You know, there are things that happen that make me want to throw up my hands and simply give up. Diane Feinstein, for example, today said she voted for this dude to be attorney general even though he was openly willing to commit illegal acts in the name of our country. Why? This is paraphrased, but basically she said he was honest about his willingness to do illegal things. Implication is - everyone else lies. So, let’s go ahead and take the guy who is open about his filthy inner desires. Stuff like this makes me want to cry. What’s left to do??? Hide my head in a shell and puke for hours? Doesn’t hurt Feinstein or Mukasey if their fellow citizens cry about the state of our country. Especially since neiother gives a twat and they are leading us. So, puke away, Eartaste, puke away.
But there is a solution! A wonderful solution! The Elastic No-No Band to the rescue!!!

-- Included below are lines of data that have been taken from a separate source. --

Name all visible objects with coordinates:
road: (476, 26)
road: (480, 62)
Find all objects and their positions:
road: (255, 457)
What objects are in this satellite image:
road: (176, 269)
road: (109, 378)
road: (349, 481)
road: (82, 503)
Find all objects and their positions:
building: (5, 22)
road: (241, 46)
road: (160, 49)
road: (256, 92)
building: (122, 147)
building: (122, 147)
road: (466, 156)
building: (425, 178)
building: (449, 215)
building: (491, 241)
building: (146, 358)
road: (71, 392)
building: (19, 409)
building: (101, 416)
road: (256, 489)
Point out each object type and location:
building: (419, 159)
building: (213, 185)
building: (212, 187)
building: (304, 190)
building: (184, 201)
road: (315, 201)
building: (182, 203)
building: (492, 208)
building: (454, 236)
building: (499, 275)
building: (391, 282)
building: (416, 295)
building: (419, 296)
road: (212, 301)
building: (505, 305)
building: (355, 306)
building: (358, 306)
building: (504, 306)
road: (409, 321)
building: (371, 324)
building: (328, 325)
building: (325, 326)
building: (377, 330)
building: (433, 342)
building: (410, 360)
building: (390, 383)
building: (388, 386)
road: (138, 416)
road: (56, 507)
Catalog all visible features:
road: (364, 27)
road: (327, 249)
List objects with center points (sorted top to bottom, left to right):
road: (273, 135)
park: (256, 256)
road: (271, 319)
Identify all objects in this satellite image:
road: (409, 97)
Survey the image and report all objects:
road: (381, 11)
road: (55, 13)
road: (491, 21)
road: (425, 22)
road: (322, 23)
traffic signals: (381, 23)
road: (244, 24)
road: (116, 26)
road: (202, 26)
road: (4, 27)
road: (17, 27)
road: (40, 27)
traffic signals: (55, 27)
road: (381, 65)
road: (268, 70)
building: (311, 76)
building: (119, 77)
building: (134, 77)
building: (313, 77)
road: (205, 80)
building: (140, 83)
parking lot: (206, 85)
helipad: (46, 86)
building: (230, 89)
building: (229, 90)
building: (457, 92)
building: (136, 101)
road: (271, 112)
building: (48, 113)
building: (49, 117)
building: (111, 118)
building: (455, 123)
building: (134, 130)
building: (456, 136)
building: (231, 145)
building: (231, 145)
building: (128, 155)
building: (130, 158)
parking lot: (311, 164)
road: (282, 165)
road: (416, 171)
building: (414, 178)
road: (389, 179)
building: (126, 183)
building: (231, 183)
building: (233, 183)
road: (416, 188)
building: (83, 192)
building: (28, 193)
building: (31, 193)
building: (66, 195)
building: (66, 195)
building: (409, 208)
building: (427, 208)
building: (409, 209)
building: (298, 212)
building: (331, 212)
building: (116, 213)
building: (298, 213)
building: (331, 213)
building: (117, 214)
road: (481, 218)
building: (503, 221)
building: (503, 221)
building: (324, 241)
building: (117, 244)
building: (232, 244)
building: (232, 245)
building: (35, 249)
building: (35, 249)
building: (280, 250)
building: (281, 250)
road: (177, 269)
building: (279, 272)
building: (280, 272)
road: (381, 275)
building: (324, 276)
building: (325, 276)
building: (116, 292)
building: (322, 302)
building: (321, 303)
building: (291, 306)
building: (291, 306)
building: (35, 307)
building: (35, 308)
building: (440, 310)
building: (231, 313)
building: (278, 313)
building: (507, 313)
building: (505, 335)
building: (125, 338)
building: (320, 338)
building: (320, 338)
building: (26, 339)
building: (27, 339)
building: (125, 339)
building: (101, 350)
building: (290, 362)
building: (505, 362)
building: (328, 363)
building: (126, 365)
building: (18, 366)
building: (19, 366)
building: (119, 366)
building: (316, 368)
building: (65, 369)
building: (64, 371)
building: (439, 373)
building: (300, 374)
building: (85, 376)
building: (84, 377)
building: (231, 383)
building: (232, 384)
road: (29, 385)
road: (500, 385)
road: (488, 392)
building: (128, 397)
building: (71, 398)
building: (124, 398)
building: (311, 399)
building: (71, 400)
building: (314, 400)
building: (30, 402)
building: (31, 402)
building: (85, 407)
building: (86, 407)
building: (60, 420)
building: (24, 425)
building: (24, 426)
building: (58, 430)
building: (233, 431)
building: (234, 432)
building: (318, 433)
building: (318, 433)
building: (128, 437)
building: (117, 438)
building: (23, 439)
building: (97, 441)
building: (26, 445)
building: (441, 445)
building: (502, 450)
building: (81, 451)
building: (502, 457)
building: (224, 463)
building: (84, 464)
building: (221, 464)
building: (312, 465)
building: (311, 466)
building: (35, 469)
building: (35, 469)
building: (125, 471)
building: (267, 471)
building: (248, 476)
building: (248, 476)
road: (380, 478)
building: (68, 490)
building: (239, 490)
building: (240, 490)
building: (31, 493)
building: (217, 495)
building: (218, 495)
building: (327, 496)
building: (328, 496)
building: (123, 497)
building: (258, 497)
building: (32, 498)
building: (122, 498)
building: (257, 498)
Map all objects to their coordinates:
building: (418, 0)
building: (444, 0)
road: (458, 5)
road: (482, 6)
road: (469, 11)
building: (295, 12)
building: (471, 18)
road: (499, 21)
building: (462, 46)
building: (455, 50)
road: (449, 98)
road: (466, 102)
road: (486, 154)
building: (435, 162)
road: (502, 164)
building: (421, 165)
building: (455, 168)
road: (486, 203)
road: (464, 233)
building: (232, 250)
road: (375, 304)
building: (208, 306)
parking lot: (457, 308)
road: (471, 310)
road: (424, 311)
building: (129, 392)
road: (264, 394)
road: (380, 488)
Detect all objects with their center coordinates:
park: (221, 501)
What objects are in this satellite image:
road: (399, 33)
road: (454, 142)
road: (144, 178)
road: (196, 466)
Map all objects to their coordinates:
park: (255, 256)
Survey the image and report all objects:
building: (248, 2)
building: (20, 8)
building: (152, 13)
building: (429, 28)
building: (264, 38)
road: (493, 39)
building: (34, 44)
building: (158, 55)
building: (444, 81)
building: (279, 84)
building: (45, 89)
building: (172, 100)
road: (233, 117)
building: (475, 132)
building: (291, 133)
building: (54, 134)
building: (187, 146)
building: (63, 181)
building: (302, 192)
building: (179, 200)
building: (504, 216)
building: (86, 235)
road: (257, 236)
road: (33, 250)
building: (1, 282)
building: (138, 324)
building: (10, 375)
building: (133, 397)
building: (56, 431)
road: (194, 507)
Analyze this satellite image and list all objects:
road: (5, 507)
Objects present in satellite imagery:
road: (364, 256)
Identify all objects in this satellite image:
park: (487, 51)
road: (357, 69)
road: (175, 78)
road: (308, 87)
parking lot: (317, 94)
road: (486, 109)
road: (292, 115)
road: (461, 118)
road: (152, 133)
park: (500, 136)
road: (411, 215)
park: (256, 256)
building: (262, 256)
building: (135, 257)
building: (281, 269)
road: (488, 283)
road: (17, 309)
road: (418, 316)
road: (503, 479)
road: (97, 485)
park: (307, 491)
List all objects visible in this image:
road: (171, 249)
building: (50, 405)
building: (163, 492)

“I am running from disaster! I am running from aliens!
I can’t outrun them, I can’t outsmart them!
I’m not gonna make it, I’m not Tom Cruise!
He might get cut up – a little bloody,
But I’ll explode leaving just my shoes. Because
I’m the guy who dies in the first reel of the film
In some disgusting way.”
Lest you decide that this song was written just for me to make me feel better this day, forget that noise. The next verse makes that very clear. “This is NOT a metaphor.” Forgive me for using it as one, I needed a laugh really bad today. Shoutouts for Cheese Fries, Nobody’s Wife, and the re-run (Everywhere I Look) I See Your Face.